● **Assignment**: Can you rewrite the stretch from the line containing "Reading left to" through the line containing "Minute 5: median", substituting "roughly" for "approximately" and leaving everything else unchanged?

● **Dataset extract**:

________________

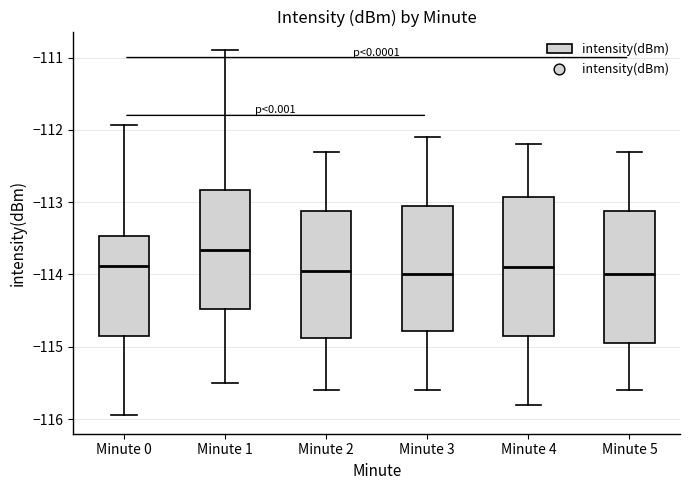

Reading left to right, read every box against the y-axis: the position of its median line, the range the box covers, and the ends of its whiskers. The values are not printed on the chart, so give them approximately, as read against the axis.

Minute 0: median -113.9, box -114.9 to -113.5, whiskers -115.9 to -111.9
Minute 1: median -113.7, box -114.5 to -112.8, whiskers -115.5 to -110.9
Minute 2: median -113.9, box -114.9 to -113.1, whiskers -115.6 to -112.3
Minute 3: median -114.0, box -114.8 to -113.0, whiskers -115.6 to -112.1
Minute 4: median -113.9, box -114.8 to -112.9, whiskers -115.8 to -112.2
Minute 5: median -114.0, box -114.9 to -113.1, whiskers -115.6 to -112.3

________________

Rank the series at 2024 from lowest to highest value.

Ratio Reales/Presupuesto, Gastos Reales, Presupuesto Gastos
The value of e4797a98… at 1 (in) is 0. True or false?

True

________________

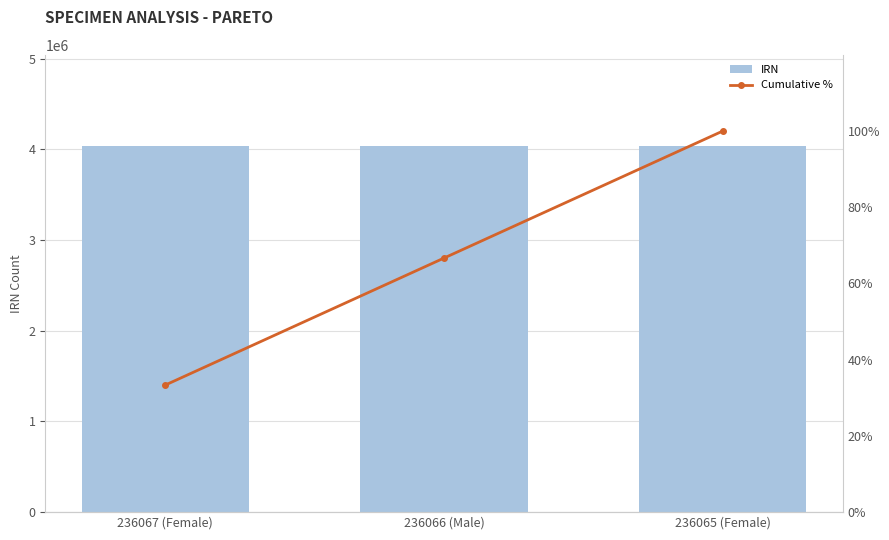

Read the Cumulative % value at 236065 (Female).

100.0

________________

● **Expected output**:
Reading left to right, read every box against the y-axis: the position of its median line, the range the box covers, and the ends of its whiskers. The values are not printed on the chart, so give them roughly, as read against the axis.

Minute 0: median -113.9, box -114.9 to -113.5, whiskers -115.9 to -111.9
Minute 1: median -113.7, box -114.5 to -112.8, whiskers -115.5 to -110.9
Minute 2: median -113.9, box -114.9 to -113.1, whiskers -115.6 to -112.3
Minute 3: median -114.0, box -114.8 to -113.0, whiskers -115.6 to -112.1
Minute 4: median -113.9, box -114.8 to -112.9, whiskers -115.8 to -112.2
Minute 5: median -114.0, box -114.9 to -113.1, whiskers -115.6 to -112.3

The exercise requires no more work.